Craig Educators in the Moffat County School District don't want students to do what Brandon Vigil did last year.
The Moffat County High School student hastily filled in his Colorado Student Assessment Program test in about three minutes.
"I'll try this year," the sophomore said.
The high school's freshmen and sophomores had the chance today to try to get good scores on the state-required tests and students will be rewarded if they do.
Students whose teachers notice they are making an effort to take the tests seriously are offered a free off-campus lunch privilege with their parents this Thursday and next week on the same day. Off-campus lunches are normally reserved for upperclassmen.
CSAP test score determine a school's accountability report that is compared against other schools across the state. Test scores are rarely used for higher education requirements so some students may find the effort pointless.
But schools can't get an accurate representation of a student's achievement if they don't take the tests in good faith, said teacher Craig Conrad.
"If all our students just take the test and don't just fill in the blanks, we'll do better than last year," he said.
Moffat County High School ranked "average" with "stable" improvement last year.
Math scores were particularly low with only 18 percent of the test takers considered proficient or advanced in math. The scores were 11 percent below the state average.
To give high school students an extra incentive to do well on the tests, teachers Lance Scranton and Craig Conrad hosted a pre-test day pep assembly called "Zap the CSAP" on Tuesday.
It included a humorous homemade video of Scranton and Conrad vigorously prepping for a "fight" as an analogy of how students should prepare for the testing.
Conrad also gave a speech about the resiliency of former Moffat County High School graduate Donnie McLeslie, who graduated without learning to read because he was diagnosed with development problems. McLeslie read for students a poem on how to be the best person possible.
Next year, high school educators may offer students further incentives to do well on the CSAP tests, such as a half-credit for students who earn good scores, Conrad said.
Sophomore, Donovan Asselin said the assembly changed his views about taking the test.
"It inspired me a lot to try to do better on the test," he said, citing McLeslie's struggle to earn an education.
"Before I thought this was just a way to get through school."
Assistant Principal Jessie Farr said she hoped the pep talks and incentives will work.
"I hope this helps kids take it seriously," she said. "In other years, I don't think we've gotten the best out of them."

TASKS TO CARRY OUT »
1) In the article on CSAP testing, what percentage of the Moffat County High School test takers were considered proficient or advanced in math?
2) Transcribe the passage of the article on CSAP testing from "To give high" to "scores, Conrad said.".

(Collected data entries)
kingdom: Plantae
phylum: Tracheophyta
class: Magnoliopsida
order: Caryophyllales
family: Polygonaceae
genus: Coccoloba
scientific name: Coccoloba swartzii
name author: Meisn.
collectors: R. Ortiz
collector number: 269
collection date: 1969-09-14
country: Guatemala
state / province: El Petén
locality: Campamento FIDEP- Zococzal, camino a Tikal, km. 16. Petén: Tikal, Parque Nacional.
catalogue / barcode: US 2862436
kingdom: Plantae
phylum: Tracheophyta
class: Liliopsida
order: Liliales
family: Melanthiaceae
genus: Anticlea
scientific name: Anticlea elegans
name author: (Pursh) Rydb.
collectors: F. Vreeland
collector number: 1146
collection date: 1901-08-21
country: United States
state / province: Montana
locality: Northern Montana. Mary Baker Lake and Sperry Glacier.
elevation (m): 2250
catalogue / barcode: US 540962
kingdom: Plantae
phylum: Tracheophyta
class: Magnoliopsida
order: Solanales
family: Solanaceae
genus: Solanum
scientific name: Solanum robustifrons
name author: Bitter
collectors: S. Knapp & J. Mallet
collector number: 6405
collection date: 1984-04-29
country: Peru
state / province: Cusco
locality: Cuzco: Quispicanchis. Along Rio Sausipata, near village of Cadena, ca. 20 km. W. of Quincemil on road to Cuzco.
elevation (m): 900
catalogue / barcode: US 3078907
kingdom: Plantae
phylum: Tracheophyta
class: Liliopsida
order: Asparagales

YOUR WRITTEN ANSWERS »
1) 18 percent

2)
To give high school students an extra incentive to do well on the tests, teachers Lance Scranton and Craig Conrad hosted a pre-test day pep assembly called "Zap the CSAP" on Tuesday.
It included a humorous homemade video of Scranton and Conrad vigorously prepping for a "fight" as an analogy of how students should prepare for the testing.
Conrad also gave a speech about the resiliency of former Moffat County High School graduate Donnie McLeslie, who graduated without learning to read because he was diagnosed with development problems. McLeslie read for students a poem on how to be the best person possible.
Next year, high school educators may offer students further incentives to do well on the CSAP tests, such as a half-credit for students who earn good scores, Conrad said.